▶ [What the task requires]: When you reach the entries below, transcribe each line word for word.

▶ [Data excerpts]:
____________
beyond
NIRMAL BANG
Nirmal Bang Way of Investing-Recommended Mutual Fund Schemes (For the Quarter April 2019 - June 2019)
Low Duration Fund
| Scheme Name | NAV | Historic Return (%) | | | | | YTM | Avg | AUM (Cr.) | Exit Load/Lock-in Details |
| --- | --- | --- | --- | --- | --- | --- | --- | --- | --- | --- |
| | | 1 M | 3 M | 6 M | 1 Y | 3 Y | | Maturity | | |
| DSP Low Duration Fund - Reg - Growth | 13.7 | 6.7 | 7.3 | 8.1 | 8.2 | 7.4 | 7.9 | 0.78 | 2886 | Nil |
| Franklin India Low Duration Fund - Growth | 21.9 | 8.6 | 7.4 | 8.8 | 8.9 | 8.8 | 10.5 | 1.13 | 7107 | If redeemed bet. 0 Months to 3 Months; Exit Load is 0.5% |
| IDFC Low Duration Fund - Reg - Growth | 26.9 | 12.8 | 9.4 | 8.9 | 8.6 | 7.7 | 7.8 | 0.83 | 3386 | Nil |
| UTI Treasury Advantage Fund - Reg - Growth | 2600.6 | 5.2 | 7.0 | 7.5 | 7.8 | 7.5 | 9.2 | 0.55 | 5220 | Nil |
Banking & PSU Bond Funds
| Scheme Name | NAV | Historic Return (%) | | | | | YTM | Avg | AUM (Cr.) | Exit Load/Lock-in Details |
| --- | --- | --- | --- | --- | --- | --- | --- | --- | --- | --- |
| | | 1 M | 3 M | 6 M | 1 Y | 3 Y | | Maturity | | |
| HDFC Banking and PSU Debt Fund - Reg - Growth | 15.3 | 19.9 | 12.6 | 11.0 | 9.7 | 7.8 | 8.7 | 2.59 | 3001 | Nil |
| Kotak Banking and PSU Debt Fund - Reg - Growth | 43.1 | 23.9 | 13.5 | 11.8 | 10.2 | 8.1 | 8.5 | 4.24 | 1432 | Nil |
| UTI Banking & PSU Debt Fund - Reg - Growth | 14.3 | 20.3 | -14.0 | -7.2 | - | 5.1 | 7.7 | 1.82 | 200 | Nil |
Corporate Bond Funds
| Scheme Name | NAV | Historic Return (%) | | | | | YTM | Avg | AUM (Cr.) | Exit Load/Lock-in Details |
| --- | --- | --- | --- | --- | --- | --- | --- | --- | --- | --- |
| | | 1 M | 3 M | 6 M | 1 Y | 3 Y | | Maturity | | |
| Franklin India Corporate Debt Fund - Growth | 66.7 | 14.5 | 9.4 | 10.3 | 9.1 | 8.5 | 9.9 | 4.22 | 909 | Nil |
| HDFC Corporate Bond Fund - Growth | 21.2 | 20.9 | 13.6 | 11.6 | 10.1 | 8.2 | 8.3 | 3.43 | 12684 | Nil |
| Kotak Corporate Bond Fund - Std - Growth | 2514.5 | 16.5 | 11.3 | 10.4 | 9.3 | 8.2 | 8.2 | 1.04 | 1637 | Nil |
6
____________
▶ [Result below]:
beyond
NIRMAL BANG
Nirmal Bang Way of Investing-Recommended Mutual Fund Schemes (For the Quarter April 2019 - June 2019)
Low Duration Fund
| Scheme Name | NAV | Historic Return (%) | | | | | YTM | Avg | AUM (Cr.) | Exit Load/Lock-in Details |
| --- | --- | --- | --- | --- | --- | --- | --- | --- | --- | --- |
| | | 1 M | 3 M | 6 M | 1 Y | 3 Y | | Maturity | | |
| DSP Low Duration Fund - Reg - Growth | 13.7 | 6.7 | 7.3 | 8.1 | 8.2 | 7.4 | 7.9 | 0.78 | 2886 | Nil |
| Franklin India Low Duration Fund - Growth | 21.9 | 8.6 | 7.4 | 8.8 | 8.9 | 8.8 | 10.5 | 1.13 | 7107 | If redeemed bet. 0 Months to 3 Months; Exit Load is 0.5% |
| IDFC Low Duration Fund - Reg - Growth | 26.9 | 12.8 | 9.4 | 8.9 | 8.6 | 7.7 | 7.8 | 0.83 | 3386 | Nil |
| UTI Treasury Advantage Fund - Reg - Growth | 2600.6 | 5.2 | 7.0 | 7.5 | 7.8 | 7.5 | 9.2 | 0.55 | 5220 | Nil |
Banking & PSU Bond Funds
| Scheme Name | NAV | Historic Return (%) | | | | | YTM | Avg | AUM (Cr.) | Exit Load/Lock-in Details |
| --- | --- | --- | --- | --- | --- | --- | --- | --- | --- | --- |
| | | 1 M | 3 M | 6 M | 1 Y | 3 Y | | Maturity | | |
| HDFC Banking and PSU Debt Fund - Reg - Growth | 15.3 | 19.9 | 12.6 | 11.0 | 9.7 | 7.8 | 8.7 | 2.59 | 3001 | Nil |
| Kotak Banking and PSU Debt Fund - Reg - Growth | 43.1 | 23.9 | 13.5 | 11.8 | 10.2 | 8.1 | 8.5 | 4.24 | 1432 | Nil |
| UTI Banking & PSU Debt Fund - Reg - Growth | 14.3 | 20.3 | -14.0 | -7.2 | - | 5.1 | 7.7 | 1.82 | 200 | Nil |
Corporate Bond Funds
| Scheme Name | NAV | Historic Return (%) | | | | | YTM | Avg | AUM (Cr.) | Exit Load/Lock-in Details |
| --- | --- | --- | --- | --- | --- | --- | --- | --- | --- | --- |
| | | 1 M | 3 M | 6 M | 1 Y | 3 Y | | Maturity | | |
| Franklin India Corporate Debt Fund - Growth | 66.7 | 14.5 | 9.4 | 10.3 | 9.1 | 8.5 | 9.9 | 4.22 | 909 | Nil |
| HDFC Corporate Bond Fund - Growth | 21.2 | 20.9 | 13.6 | 11.6 | 10.1 | 8.2 | 8.3 | 3.43 | 12684 | Nil |
| Kotak Corporate Bond Fund - Std - Growth | 2514.5 | 16.5 | 11.3 | 10.4 | 9.3 | 8.2 | 8.2 | 1.04 | 1637 | Nil |
6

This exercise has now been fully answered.